■ **TEXT FOR ANALYSIS**:
BEGIN

It was not, however, a tradition of women’s writing in which Moon appeared to place herself. The demons she wrestled with were predominantly those of the Kailyard, and in particular, the shadow of J. M. Barrie. Her collection of short stories clearly signals its relationship to what was, after all, a highly successful publishing phenomenon in America. ‘Drumorty’ inevitably carries echoes of ‘Drumtochty’, the village central to Ian MacLaren’s recreations of rural life, while Lorna herself seemed happy that the ‘Doorways’ of the title (suggested by her publishers) presented useful resonances of ‘A Window in Thrums’. Yet in a 1926 letter from her American editor, D. L. Chambers comments that his author feels ‘she might as well be buried as Barried’. While she may have wished to profit by generic association, Moon certainly didn’t want to be seen as producing exactly the same kind of fiction as Kailyard authors: ‘I always said that I’d wanted to write “as WELL as Barrie”, and of course “well” became like. I don’t write at all like Barrie, do I?’ The differences are indeed significant: as critics have noted, Kailyard authors wrote with an increasing sense of the ‘otherness’ of their subjects, writing for an audience outside Scotland, as if those inside the country were foreign. In the case of Barrie in particular it has been suggested that his voice became increasingly reductive and ridiculing. Lorna shares some of Barrie’s bleak irony, but her stories more often challenge both community and the reader, thus avoiding the detached perspective and static knowingness of Barrie’s narratives. Ironically, given her very real ‘distance’ Lorna participates in the exigencies of the community, sees the full scale significance of their small dramas, as only a woman who has had to work within and decode that world could.

END

■ **DATA EXTRACTS**:
BEGIN

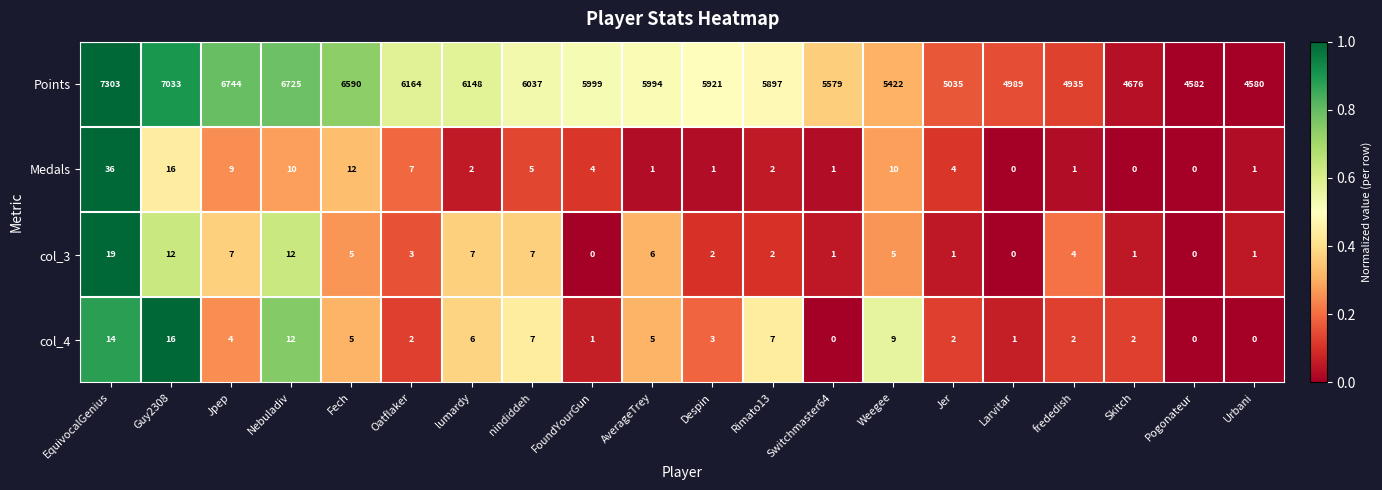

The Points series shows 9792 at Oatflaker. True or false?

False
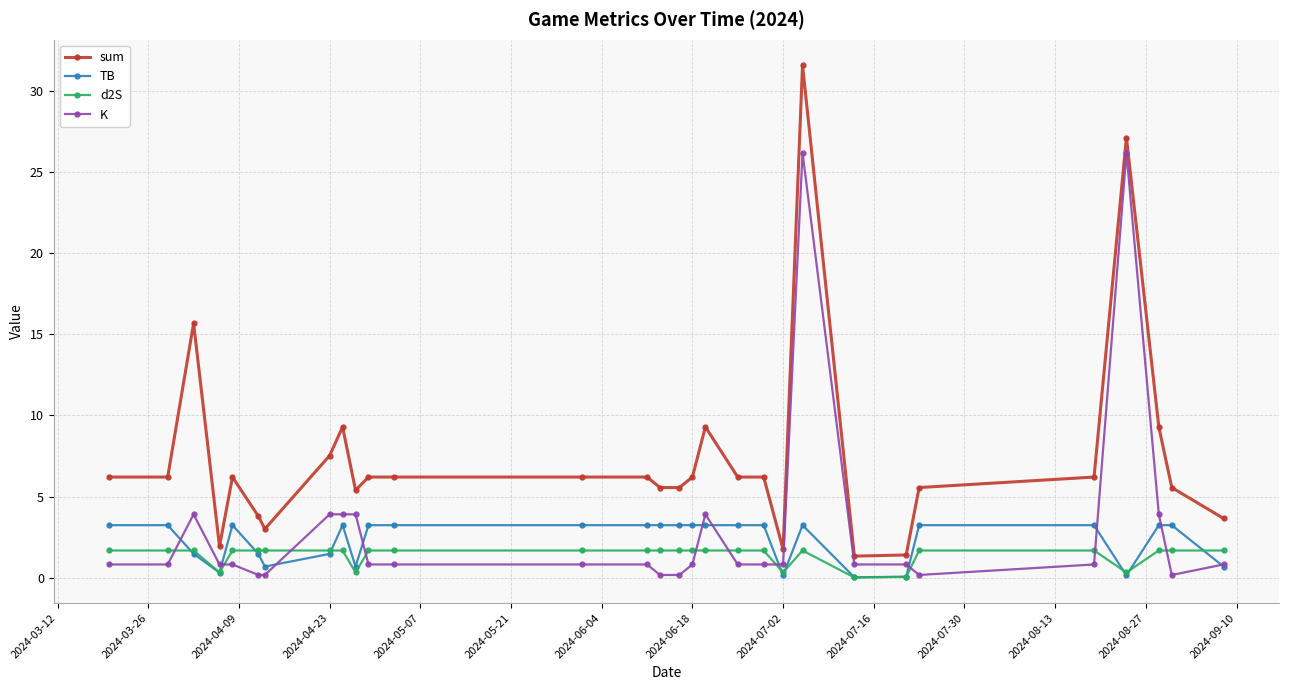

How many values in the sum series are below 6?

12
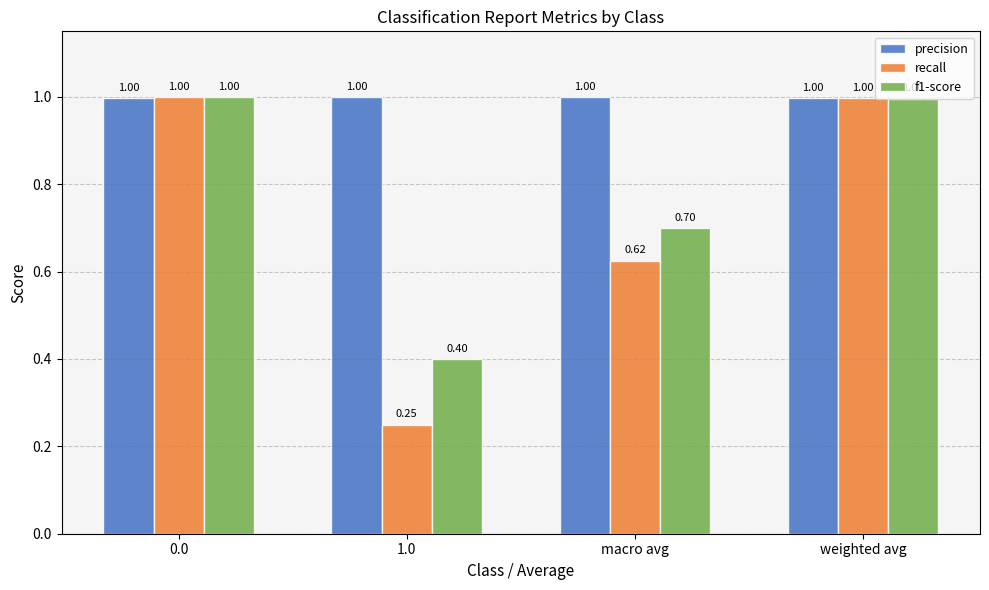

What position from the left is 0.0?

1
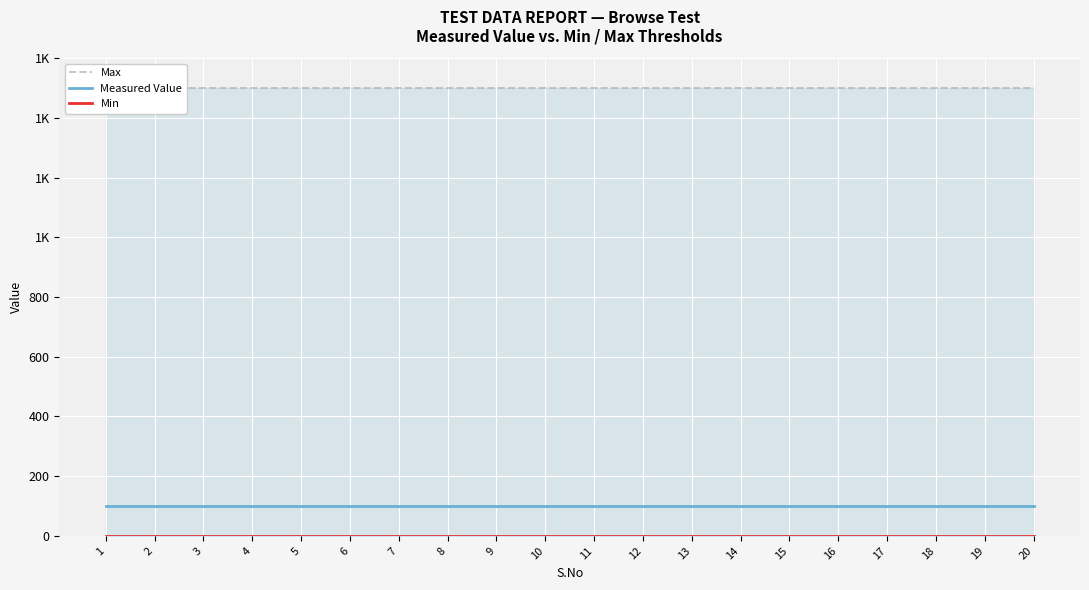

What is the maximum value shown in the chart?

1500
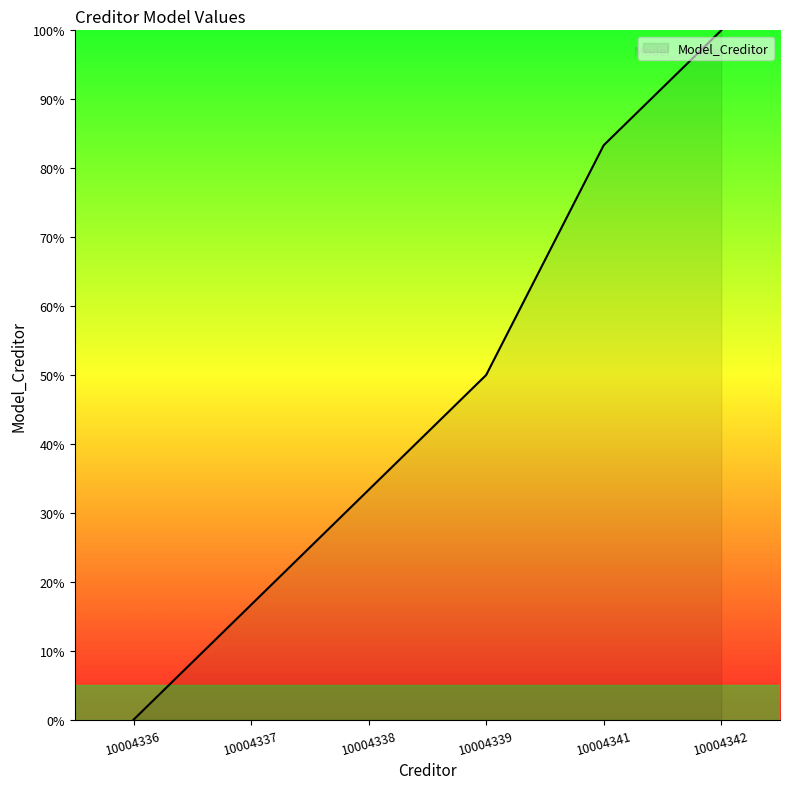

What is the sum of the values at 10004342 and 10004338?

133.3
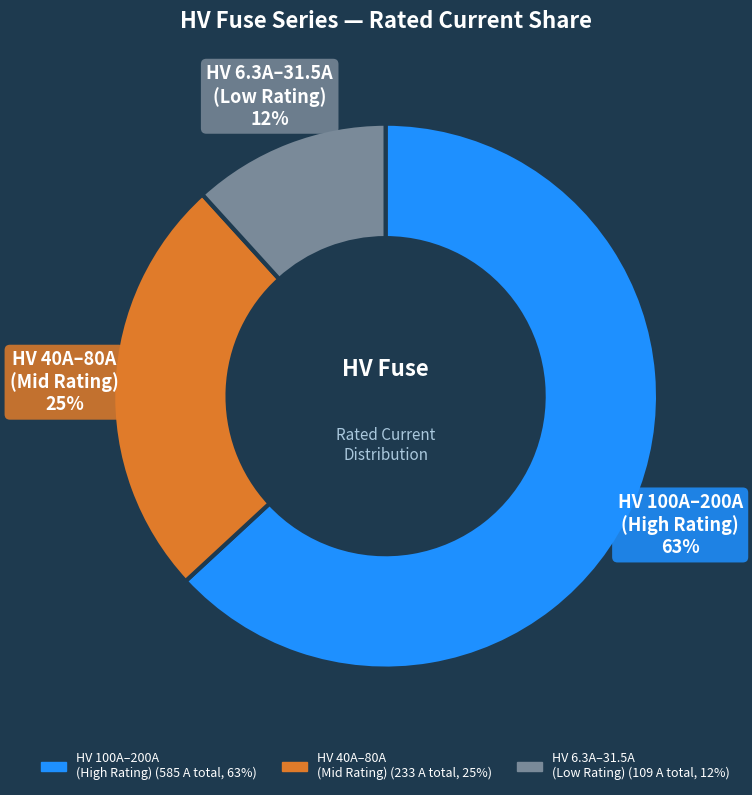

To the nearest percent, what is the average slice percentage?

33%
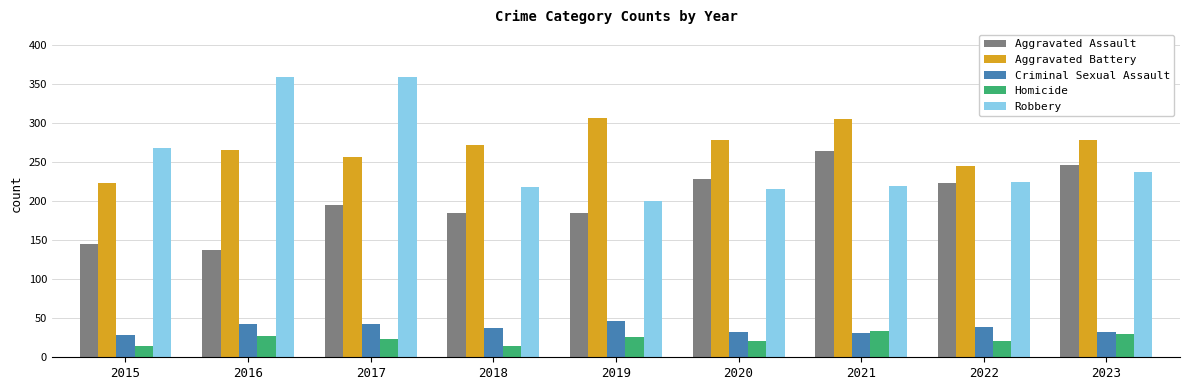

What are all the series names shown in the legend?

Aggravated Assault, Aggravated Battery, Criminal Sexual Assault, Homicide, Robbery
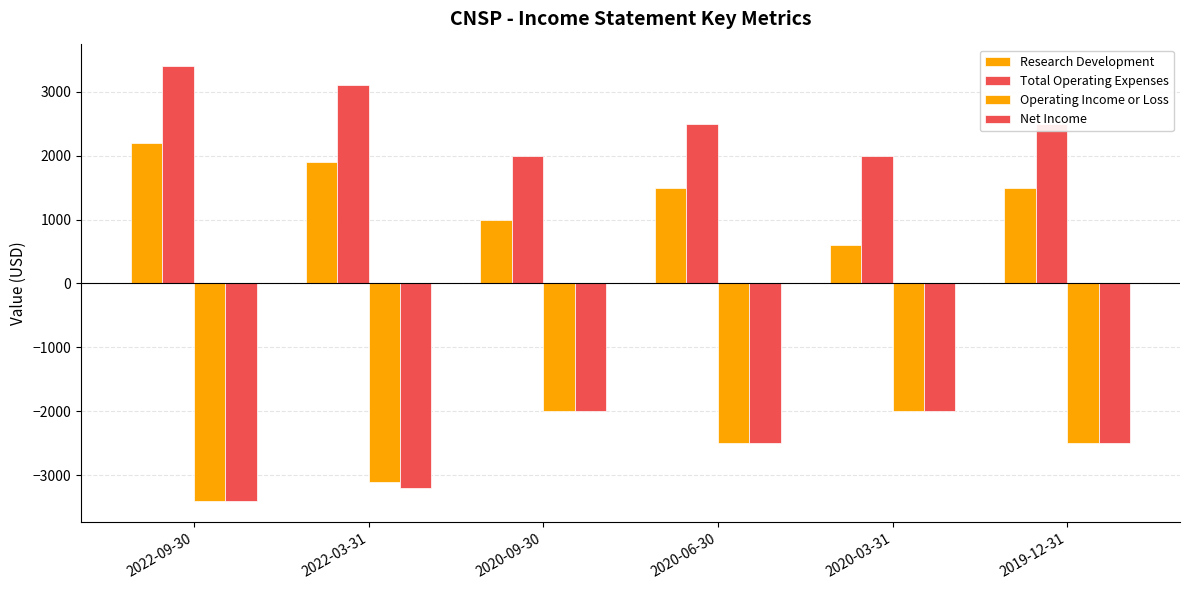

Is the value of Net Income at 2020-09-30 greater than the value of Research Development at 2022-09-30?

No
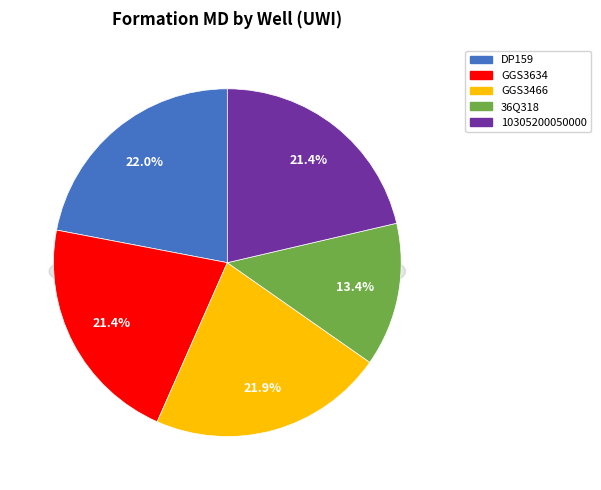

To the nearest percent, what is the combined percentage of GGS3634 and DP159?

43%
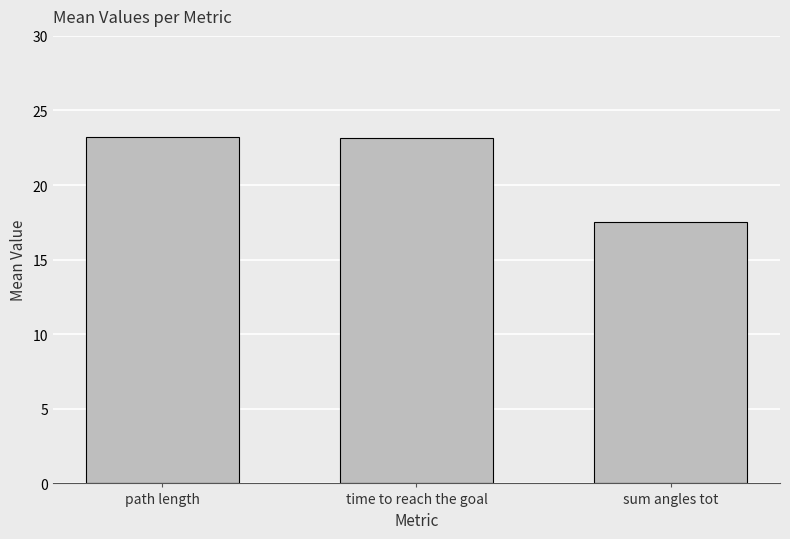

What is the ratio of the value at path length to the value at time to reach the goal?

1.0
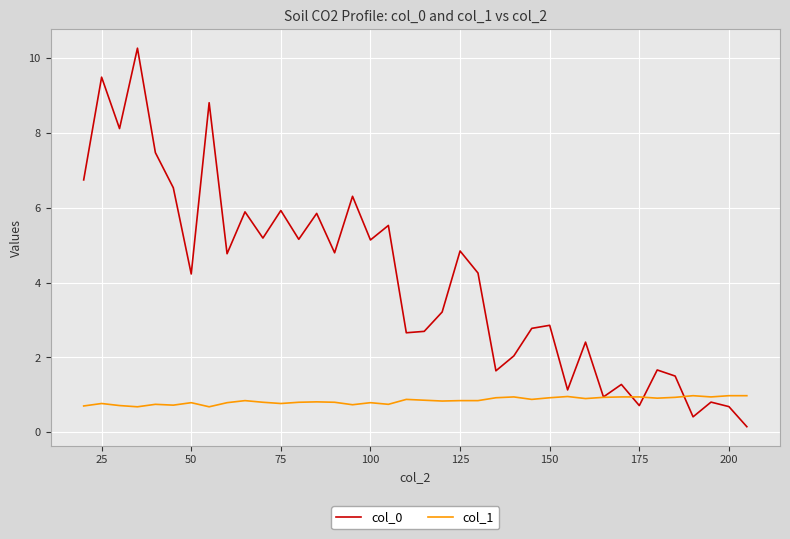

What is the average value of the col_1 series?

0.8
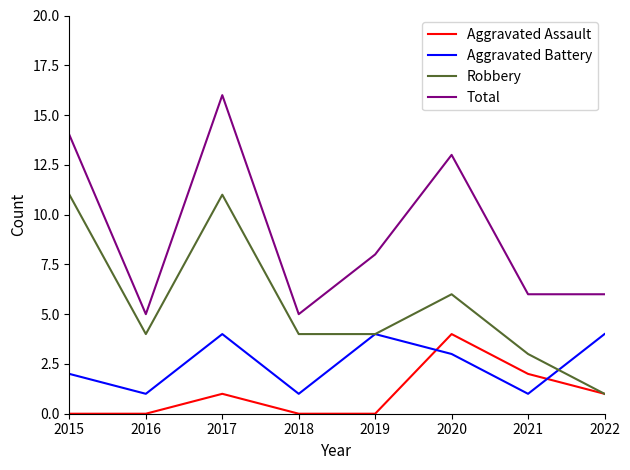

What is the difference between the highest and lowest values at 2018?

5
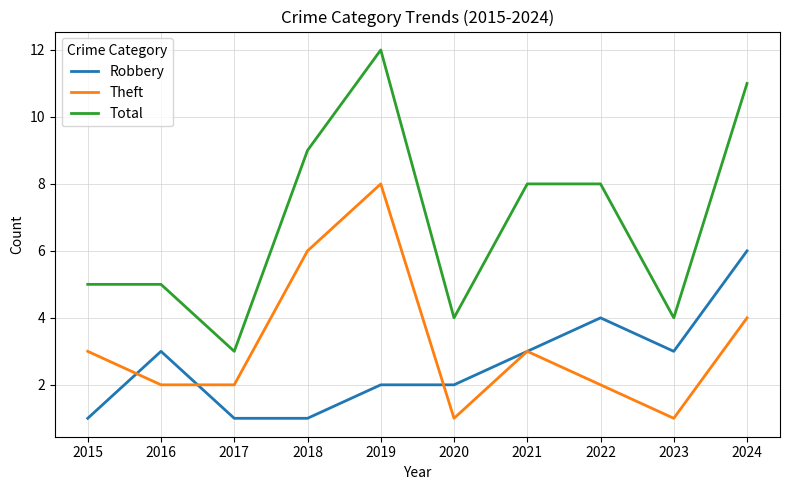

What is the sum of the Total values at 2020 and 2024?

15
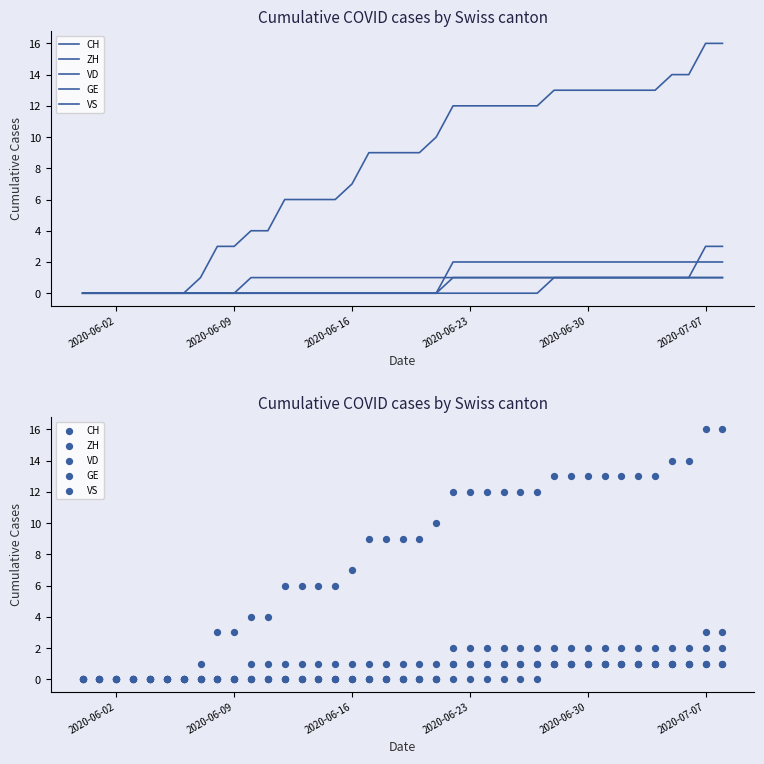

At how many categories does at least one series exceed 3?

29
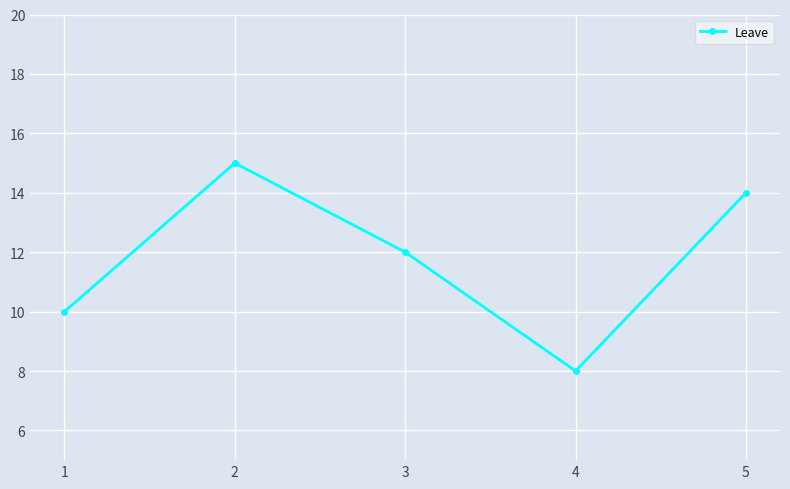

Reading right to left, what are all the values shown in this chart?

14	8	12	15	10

END

■ **QUESTIONS ON THE MATERIAL**:
1. In the text about Lorna Moon and J. M. Barrie, who suggested the "Doorways" in the title of Moon's story collection?
2. Return each line of the listing that contains the word "percentage". Case counts.
The listing has no connection to the text.

■ **RESPONSES FOR EACH TASK**:
1. Her publishers suggested it.

2.
To the nearest percent, what is the average slice percentage?
To the nearest percent, what is the combined percentage of GGS3634 and DP159?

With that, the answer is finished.